- Required work
Look below for the line with "X1205350Y983250D02*" and the line with "X012680Y020800D01*". Copy exactly those two lines and every line between, but not the pictures.

- The records

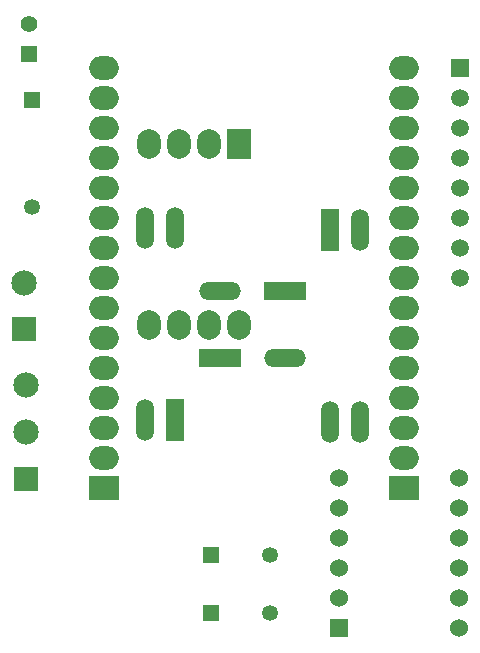
<source format=gbr>
G04*
G04 #@! TF.GenerationSoftware,Altium Limited,Altium Designer,25.0.2 (28)*
G04*
G04 Layer_Color=255*
%FSLAX44Y44*%
%MOMM*%
G71*
G04*
G04 #@! TF.SameCoordinates,4711C13A-52D9-45D7-B3A0-D515BE669C82*
G04*
G04*
G04 #@! TF.FilePolarity,Positive*
G04*
G01*
G75*
%ADD39O,2.5000X2.0000*%
%ADD40R,2.5000X2.0000*%
%ADD41C,2.1500*%
%ADD42R,2.1500X2.1500*%
%ADD43C,1.5240*%
%ADD44R,1.5240X1.5240*%
%ADD45O,2.0000X2.5000*%
%ADD46R,2.0000X2.5000*%
%ADD47R,1.3500X1.3500*%
%ADD48C,1.3500*%
%ADD49C,1.5000*%
%ADD50R,1.5000X1.5000*%
%ADD51C,1.4000*%
%ADD52R,1.4000X1.4000*%
%ADD53R,1.3500X1.3500*%
%ADD55O,1.5240X3.5400*%
%ADD56R,1.5240X3.5400*%
%ADD57R,3.5400X1.5240*%
%ADD58O,3.5400X1.5240*%
D39*
X1158500Y1330800D02*
D03*
Y1305400D02*
D03*
Y1280000D02*
D03*
Y1254600D02*
D03*
Y1229200D02*
D03*
Y1203800D02*
D03*
Y1178400D02*
D03*
Y1153000D02*
D03*
Y1127600D02*
D03*
Y1102200D02*
D03*
Y1076800D02*
D03*
Y1051400D02*
D03*
Y1026000D02*
D03*
Y1000600D02*
D03*
X904500Y1051400D02*
D03*
Y1330800D02*
D03*
Y1305400D02*
D03*
Y1280000D02*
D03*
Y1254600D02*
D03*
Y1229200D02*
D03*
Y1203800D02*
D03*
Y1178400D02*
D03*
Y1153000D02*
D03*
Y1127600D02*
D03*
Y1102200D02*
D03*
Y1076800D02*
D03*
Y1026000D02*
D03*
Y1000600D02*
D03*
D40*
X1158500Y975200D02*
D03*
X904500D02*
D03*
D41*
X838750Y1062350D02*
D03*
Y1022750D02*
D03*
X837250Y1149000D02*
D03*
D42*
X838750Y983150D02*
D03*
X837250Y1109400D02*
D03*
D43*
X1205350Y983250D02*
D03*
Y957850D02*
D03*
Y932450D02*
D03*
Y907050D02*
D03*
Y881650D02*
D03*
Y856250D02*
D03*
X1103750Y957850D02*
D03*
Y881650D02*
D03*
Y983250D02*
D03*
Y932450D02*
D03*
Y907050D02*
D03*
D44*
Y856250D02*
D03*
D45*
X943050Y1113100D02*
D03*
X968450D02*
D03*
X993850D02*
D03*
X1019250D02*
D03*
X943050Y1266500D02*
D03*
X968450D02*
D03*
X993850D02*
D03*
D46*
X1019250D02*
D03*
D47*
X995750Y918250D02*
D03*
Y869000D02*
D03*
D48*
X1045750Y918250D02*
D03*
Y869000D02*
D03*
X844250Y1213250D02*
D03*
D49*
X1206000Y1153050D02*
D03*
Y1178450D02*
D03*
Y1203850D02*
D03*
Y1229250D02*
D03*
Y1254650D02*
D03*
Y1280050D02*
D03*
Y1305450D02*
D03*
D50*
Y1330850D02*
D03*
D51*
X841750Y1368201D02*
D03*
D52*
Y1342800D02*
D03*
D53*
X844250Y1303250D02*
D03*
D55*
X1121500Y1031440D02*
D03*
X1096100D02*
D03*
X1121500Y1194000D02*
D03*
X939750Y1033000D02*
D03*
X965150Y1195560D02*
D03*
X939750D02*
D03*
D56*
X1096100Y1194000D02*
D03*
X965150Y1033000D02*
D03*
D57*
X1003000Y1085000D02*
D03*
X1058250Y1142000D02*
D03*
D58*
X1003000D02*
D03*
X1058250Y1085000D02*
D03*
M02*

</source>
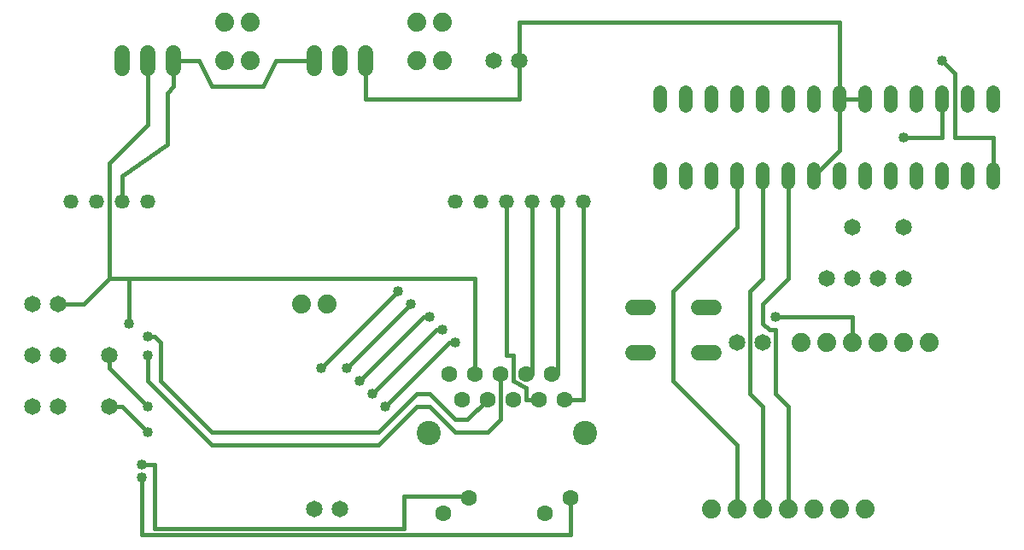
<source format=gbl>
G75*
%MOIN*%
%OFA0B0*%
%FSLAX24Y24*%
%IPPOS*%
%LPD*%
%AMOC8*
5,1,8,0,0,1.08239X$1,22.5*
%
%ADD10C,0.0650*%
%ADD11C,0.0600*%
%ADD12C,0.0740*%
%ADD13C,0.0574*%
%ADD14C,0.0945*%
%ADD15C,0.0630*%
%ADD16C,0.0520*%
%ADD17C,0.0400*%
%ADD18C,0.0160*%
D10*
X001680Y007000D03*
X002680Y007000D03*
X004680Y007000D03*
X004680Y009000D03*
X002680Y009000D03*
X001680Y009000D03*
X001680Y011000D03*
X002680Y011000D03*
X012680Y003000D03*
X013680Y003000D03*
X029180Y009500D03*
X030180Y009500D03*
X032680Y012000D03*
X033680Y012000D03*
X034680Y012000D03*
X035680Y012000D03*
X035680Y014000D03*
X033680Y014000D03*
X020680Y020500D03*
X019680Y020500D03*
D11*
X014680Y020200D02*
X014680Y020800D01*
X013680Y020800D02*
X013680Y020200D01*
X012680Y020200D02*
X012680Y020800D01*
X007180Y020800D02*
X007180Y020200D01*
X006180Y020200D02*
X006180Y020800D01*
X005180Y020800D02*
X005180Y020200D01*
X025100Y010890D02*
X025700Y010890D01*
X027660Y010890D02*
X028260Y010890D01*
X028260Y009110D02*
X027660Y009110D01*
X025700Y009110D02*
X025100Y009110D01*
D12*
X031680Y009500D03*
X032680Y009500D03*
X033680Y009500D03*
X034680Y009500D03*
X035680Y009500D03*
X036680Y009500D03*
X034180Y003000D03*
X033180Y003000D03*
X032180Y003000D03*
X031180Y003000D03*
X030180Y003000D03*
X029180Y003000D03*
X028180Y003000D03*
X013180Y011000D03*
X012180Y011000D03*
X010180Y020500D03*
X009180Y020500D03*
X009180Y022000D03*
X010180Y022000D03*
X016680Y022000D03*
X017680Y022000D03*
X017680Y020500D03*
X016680Y020500D03*
D13*
X018180Y015000D03*
X019180Y015000D03*
X020180Y015000D03*
X021180Y015000D03*
X022180Y015000D03*
X023180Y015000D03*
X006180Y015000D03*
X005180Y015000D03*
X004180Y015000D03*
X003180Y015000D03*
D14*
X017129Y005988D03*
X023231Y005988D03*
D15*
X022430Y007283D03*
X021430Y007283D03*
X020430Y007283D03*
X019430Y007283D03*
X018430Y007283D03*
X017930Y008283D03*
X018930Y008283D03*
X019930Y008283D03*
X020930Y008283D03*
X021930Y008283D03*
X022670Y003457D03*
X021670Y002858D03*
X018690Y003457D03*
X017690Y002858D03*
D16*
X026180Y015740D02*
X026180Y016260D01*
X027180Y016260D02*
X027180Y015740D01*
X028180Y015740D02*
X028180Y016260D01*
X029180Y016260D02*
X029180Y015740D01*
X030180Y015740D02*
X030180Y016260D01*
X031180Y016260D02*
X031180Y015740D01*
X032180Y015740D02*
X032180Y016260D01*
X033180Y016260D02*
X033180Y015740D01*
X034180Y015740D02*
X034180Y016260D01*
X035180Y016260D02*
X035180Y015740D01*
X036180Y015740D02*
X036180Y016260D01*
X037180Y016260D02*
X037180Y015740D01*
X038180Y015740D02*
X038180Y016260D01*
X039180Y016260D02*
X039180Y015740D01*
X039180Y018740D02*
X039180Y019260D01*
X038180Y019260D02*
X038180Y018740D01*
X037180Y018740D02*
X037180Y019260D01*
X036180Y019260D02*
X036180Y018740D01*
X035180Y018740D02*
X035180Y019260D01*
X034180Y019260D02*
X034180Y018740D01*
X033180Y018740D02*
X033180Y019260D01*
X032180Y019260D02*
X032180Y018740D01*
X031180Y018740D02*
X031180Y019260D01*
X030180Y019260D02*
X030180Y018740D01*
X029180Y018740D02*
X029180Y019260D01*
X028180Y019260D02*
X028180Y018740D01*
X027180Y018740D02*
X027180Y019260D01*
X026180Y019260D02*
X026180Y018740D01*
D17*
X035680Y017500D03*
X037180Y020500D03*
X030680Y010500D03*
X018180Y009500D03*
X017680Y010000D03*
X017180Y010500D03*
X016430Y011000D03*
X015930Y011500D03*
X013930Y008500D03*
X014430Y008000D03*
X014930Y007500D03*
X015430Y007000D03*
X012930Y008500D03*
X006180Y009000D03*
X006180Y009750D03*
X005430Y010250D03*
X006180Y007000D03*
X006180Y006000D03*
X005930Y004750D03*
X005930Y004250D03*
D18*
X005930Y002000D02*
X022680Y002000D01*
X022680Y003457D01*
X022670Y003457D01*
X018690Y003500D02*
X018690Y003457D01*
X018690Y003500D02*
X016180Y003500D01*
X016180Y002250D01*
X006430Y002250D01*
X006430Y004750D01*
X005930Y004750D01*
X005930Y004250D02*
X005930Y002000D01*
X008680Y005500D02*
X015180Y005500D01*
X016680Y007000D01*
X017180Y007000D01*
X018180Y006000D01*
X019430Y006000D01*
X019930Y006500D01*
X019930Y008283D01*
X020430Y008000D02*
X020430Y009000D01*
X020180Y009000D01*
X020180Y015000D01*
X021180Y015000D02*
X021180Y008283D01*
X020930Y008283D01*
X020930Y007750D02*
X020430Y008000D01*
X020930Y007750D02*
X020930Y007283D01*
X021430Y007283D01*
X022430Y007283D02*
X023180Y007283D01*
X023180Y015000D01*
X022180Y015000D02*
X022180Y008283D01*
X021930Y008283D01*
X019430Y007283D02*
X018647Y006500D01*
X018180Y006500D01*
X017180Y007500D01*
X016680Y007500D01*
X015180Y006000D01*
X008680Y006000D01*
X006680Y008000D01*
X006680Y009500D01*
X006430Y009750D01*
X006180Y009750D01*
X005430Y010250D02*
X005430Y012000D01*
X004680Y012000D01*
X003680Y011000D01*
X002680Y011000D01*
X004680Y012000D02*
X004680Y016500D01*
X006180Y018000D01*
X006180Y020500D01*
X007180Y020500D02*
X007180Y019500D01*
X006930Y019250D01*
X006930Y017250D01*
X005180Y016000D01*
X005180Y015000D01*
X005430Y012000D02*
X018930Y012000D01*
X018930Y008283D01*
X018180Y009500D02*
X017930Y009500D01*
X015430Y007000D01*
X014930Y007500D02*
X017430Y010000D01*
X017680Y010000D01*
X017180Y010500D02*
X016930Y010500D01*
X014430Y008000D01*
X013930Y008500D02*
X016430Y011000D01*
X015930Y011500D02*
X012930Y008500D01*
X008680Y005500D02*
X006180Y008000D01*
X006180Y009000D01*
X004680Y009000D02*
X004680Y008500D01*
X006180Y007000D01*
X005180Y007000D02*
X006180Y006000D01*
X005180Y007000D02*
X004680Y007000D01*
X014680Y019000D02*
X014680Y020500D01*
X012680Y020500D02*
X011180Y020500D01*
X010680Y019500D01*
X008680Y019500D01*
X008180Y020500D01*
X007180Y020500D01*
X014680Y019000D02*
X020680Y019000D01*
X020680Y020500D01*
X020680Y022000D01*
X033180Y022000D01*
X033180Y019000D01*
X034180Y019000D01*
X033180Y019000D02*
X033180Y017000D01*
X032180Y016000D01*
X031180Y016000D02*
X031180Y012000D01*
X030180Y011000D01*
X030180Y010250D01*
X030430Y010000D01*
X030680Y010000D01*
X030680Y007500D01*
X031180Y007000D01*
X031180Y003000D01*
X030180Y003000D02*
X030180Y007000D01*
X029680Y007500D01*
X029680Y011500D01*
X030180Y012000D01*
X030180Y016000D01*
X029180Y016000D02*
X029180Y014000D01*
X026680Y011500D01*
X026680Y008000D01*
X029180Y005500D01*
X029180Y003000D01*
X033680Y009500D02*
X033680Y010500D01*
X030680Y010500D01*
X039180Y016000D02*
X039180Y017500D01*
X037680Y017500D01*
X037680Y020000D01*
X037180Y020500D01*
X037180Y019000D02*
X037180Y017500D01*
X035680Y017500D01*
M02*

</source>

- Solution for this exercise
X1205350Y983250D02*
D03*
Y957850D02*
D03*
Y932450D02*
D03*
Y907050D02*
D03*
Y881650D02*
D03*
Y856250D02*
D03*
X1103750Y957850D02*
D03*
Y881650D02*
D03*
Y983250D02*
D03*
Y932450D02*
D03*
Y907050D02*
D03*
D44*
Y856250D02*
D03*
D45*
X943050Y1113100D02*
D03*
X968450D02*
D03*
X993850D02*
D03*
X1019250D02*
D03*
X943050Y1266500D02*
D03*
X968450D02*
D03*
X993850D02*
D03*
D46*
X1019250D02*
D03*
D47*
X995750Y918250D02*
D03*
Y869000D02*
D03*
D48*
X1045750Y918250D02*
D03*
Y869000D02*
D03*
X844250Y1213250D02*
D03*
D49*
X1206000Y1153050D02*
D03*
Y1178450D02*
D03*
Y1203850D02*
D03*
Y1229250D02*
D03*
Y1254650D02*
D03*
Y1280050D02*
D03*
Y1305450D02*
D03*
D50*
Y1330850D02*
D03*
D51*
X841750Y1368201D02*
D03*
D52*
Y1342800D02*
D03*
D53*
X844250Y1303250D02*
D03*
D55*
X1121500Y1031440D02*
D03*
X1096100D02*
D03*
X1121500Y1194000D02*
D03*
X939750Y1033000D02*
D03*
X965150Y1195560D02*
D03*
X939750D02*
D03*
D56*
X1096100Y1194000D02*
D03*
X965150Y1033000D02*
D03*
D57*
X1003000Y1085000D02*
D03*
X1058250Y1142000D02*
D03*
D58*
X1003000D02*
D03*
X1058250Y1085000D02*
D03*
M02*

</source>
<source format=gbl>
G75*
%MOIN*%
%OFA0B0*%
%FSLAX24Y24*%
%IPPOS*%
%LPD*%
%AMOC8*
5,1,8,0,0,1.08239X$1,22.5*
%
%ADD10C,0.0650*%
%ADD11C,0.0600*%
%ADD12C,0.0740*%
%ADD13C,0.0574*%
%ADD14C,0.0945*%
%ADD15C,0.0630*%
%ADD16C,0.0520*%
%ADD17C,0.0400*%
%ADD18C,0.0160*%
D10*
X001680Y007000D03*
X002680Y007000D03*
X004680Y007000D03*
X004680Y009000D03*
X002680Y009000D03*
X001680Y009000D03*
X001680Y011000D03*
X002680Y011000D03*
X012680Y003000D03*
X013680Y003000D03*
X029180Y009500D03*
X030180Y009500D03*
X032680Y012000D03*
X033680Y012000D03*
X034680Y012000D03*
X035680Y012000D03*
X035680Y014000D03*
X033680Y014000D03*
X020680Y020500D03*
X019680Y020500D03*
D11*
X014680Y020200D02*
X014680Y020800D01*
X013680Y020800D02*
X013680Y020200D01*
X012680Y020200D02*
X012680Y020800D01*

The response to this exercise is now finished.